Com o tempo fui notando que o verdadeiro esquecimento preside não no fato de excluirmos a pessoa da nossa vida e sim de deixá-la se perder das lembranças cotidianas de tal maneira que se alcance a insensibilidade presencial que ela evoca. Entendi que a gente somente esquece quando a raiva para de assolar a alma ao pensar na pessoa, quando ela já não te causa mais sofrimento e sim indiferença.
Você esqueceu quando há uma diminuição vibratória da sua alma em contato com tudo que evoca o outro e nesse tempo, vem sobre você uma sensação indefinível, uma leveza incompreensível, isso porque o esquecimento traz em si o perdão (quando se trata de um coração magoado). O passado te assola? As lembranças te aprisionam? Então, você está deixando de viver seu tempo!
Para viver [plenamente] é necessário esquecer o passado ruim e isso implica “limpar a casa” para que outros sentimentos abram espaços para o futuro, apagando com a borracha do perdão todo embaraço que "borrou” as páginas da sua vida.

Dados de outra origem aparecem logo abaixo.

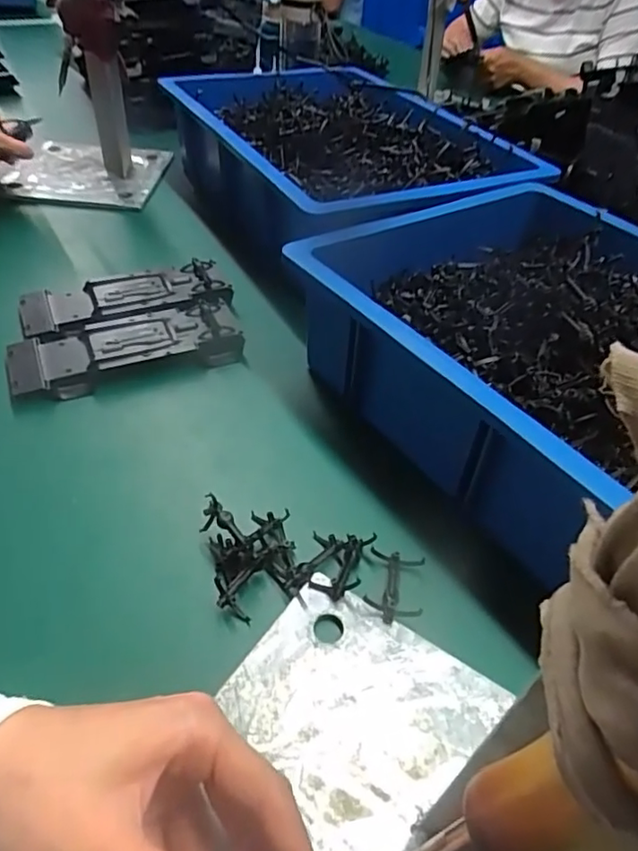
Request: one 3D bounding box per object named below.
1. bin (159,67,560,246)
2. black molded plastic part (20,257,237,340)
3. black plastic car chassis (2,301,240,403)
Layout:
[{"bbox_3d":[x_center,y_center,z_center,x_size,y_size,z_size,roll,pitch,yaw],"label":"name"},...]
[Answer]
[{"bbox_3d":[0.020,-0.334,0.730,0.302,0.115,0.479,-17,48,-22],"label":"bin"},{"bbox_3d":[-0.183,-0.123,0.561,0.192,0.019,0.078,-12,47,-18],"label":"black molded plastic part"},{"bbox_3d":[-0.166,-0.067,0.511,0.193,0.024,0.071,-14,47,-20],"label":"black plastic car chassis"}]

Machado de Assis escreve que “esquecer é uma necessidade. A vida é uma lousa, em que o destino, para escrever um novo caso, precisa apagar o caso antigo”. Portanto creio que esquecer é a morte daquilo que faz o coração se contrair de nervosismo, dor, angústia, tristeza, frustração... Esquecimento é deixar ir... É quando novas possibilidades e novos encontros já não incomodam mais e nem servem de escorras para aliviar sentimentos de frustrações...

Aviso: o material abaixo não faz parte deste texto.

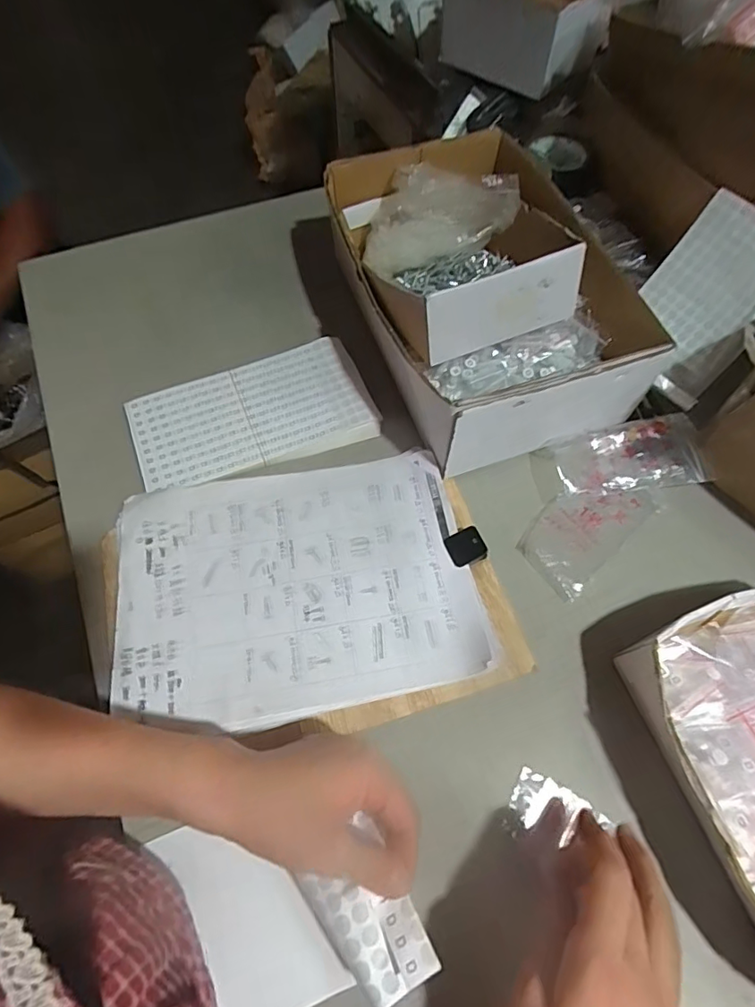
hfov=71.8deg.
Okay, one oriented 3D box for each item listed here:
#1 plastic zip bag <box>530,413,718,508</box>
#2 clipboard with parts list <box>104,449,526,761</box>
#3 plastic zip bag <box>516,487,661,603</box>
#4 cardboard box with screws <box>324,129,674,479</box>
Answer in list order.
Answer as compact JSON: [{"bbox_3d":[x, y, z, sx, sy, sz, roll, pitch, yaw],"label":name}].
[{"bbox_3d":[0.222,-0.041,0.481,0.150,0.015,0.067,-10,72,4],"label":"plastic zip bag"},{"bbox_3d":[-0.060,0.072,0.440,0.314,0.023,0.222,-12,64,-4],"label":"clipboard with parts list"},{"bbox_3d":[0.186,0.019,0.465,0.125,0.013,0.069,-39,68,-16],"label":"plastic zip bag"},{"bbox_3d":[0.098,-0.200,0.498,0.218,0.124,0.300,-15,64,-5],"label":"cardboard box with screws"}]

Somente o perdão traz esquecimento, pois ele é o desapego total do sentimento de vingança (sempre queremos que o outro pague pelo sofrimento a nós incutido mesmo que não seja intencional; queremos que o outro se trumbique e a negação disso é hipocrisia). Perdão e esquecimento andam de mãos dadas, quando se separam, o primeiro morre e o segundo gera o filho chamado vingança sem causa. Perdão é ordenança divina (“perdoai e vos será perdoado”); portanto perdão é decisão de andar retamente e não sentimento (já que a alma é fraca pra isso, ela por si só não perdoa). Nesse processo de cura interior é importante lembrar-se somente do necessário e esquecer tudo mais, coisa que deixamos para a memória decidir (quem vai e quem fica...) No início desse processo, fica a sensação de que tudo é presente. Todavia, o tempo passa sem pressa e leva embora esse presente-passado. E sem percebermos o tempo vai conjugando o verbo passar, e ele passa... Passado, passou...

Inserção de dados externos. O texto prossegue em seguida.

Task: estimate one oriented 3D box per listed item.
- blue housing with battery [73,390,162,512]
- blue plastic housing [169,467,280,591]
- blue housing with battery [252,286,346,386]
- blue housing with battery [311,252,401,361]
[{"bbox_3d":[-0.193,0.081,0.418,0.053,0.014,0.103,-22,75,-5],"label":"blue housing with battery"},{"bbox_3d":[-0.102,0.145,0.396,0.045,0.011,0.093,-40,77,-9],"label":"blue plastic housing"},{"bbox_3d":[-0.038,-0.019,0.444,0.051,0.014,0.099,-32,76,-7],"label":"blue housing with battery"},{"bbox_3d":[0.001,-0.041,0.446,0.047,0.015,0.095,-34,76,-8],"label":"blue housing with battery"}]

O tempo é um aliado que resolve quase tudo! O tempo cura feridas e as cicatrizes que ficam já não doem(elas ficam!), pois o ponteiro do relógio da vida vai girando e levando junto as agruras da alma, de forma que as lembranças se eternizam em forma de aprendizagem, saudades se tornam brandas e ternas, tristezas já não há no olhar e promessas vãs são esquecidas na vã filosofia do viver... Tudo passa a fazer parte de um lugar bem longe! E longe, tem a espessura de um perdão e quase a distância de uma lembrança que se dispõe em bagagem vivencial.